Psalm 68:4 uses the Beth Essentiae for God's own name. The Hebrew says to praise Him "be-YH," which the spatial reading would render "in YH." But that is incoherent: God is not located inside His own name. The essence reading makes it plain. "His name is YH." His name IS YH. The prefix marks identity, not address.
The Psalmist, centuries before Paul, is doing exactly what Paul will later do with "in Christ." He is using the small prefix Bet to say what something fundamentally is. Once you see it in the Psalm, you cannot un-see it in the apostle.
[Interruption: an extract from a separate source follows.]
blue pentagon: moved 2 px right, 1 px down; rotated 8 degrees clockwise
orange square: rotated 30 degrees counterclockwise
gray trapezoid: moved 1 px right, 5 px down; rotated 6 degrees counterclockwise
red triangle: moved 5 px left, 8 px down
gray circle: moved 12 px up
Picture the Israelite hearing Exodus 6:3 for the first time. "I appeared to Abraham, to Isaac, and to Jacob as El Shaddai." In Hebrew the text literally reads "in El Shaddai," be-El Shaddai. But no ancient hearer would have pictured God climbing inside a being named Shaddai. She would have heard it the way the grammar intended: God appeared as El Shaddai, in the character and capacity of the Almighty. The prefix needed no explanation.
It was native to her ear, the way "by" or "as" is native to ours. That is what we are trying to recover. Not new information, but an old hearing. The grammar was obvious to her and has become invisible to us, and most of the distance between her reading and ours is centuries of translating a relational language into a spatial one.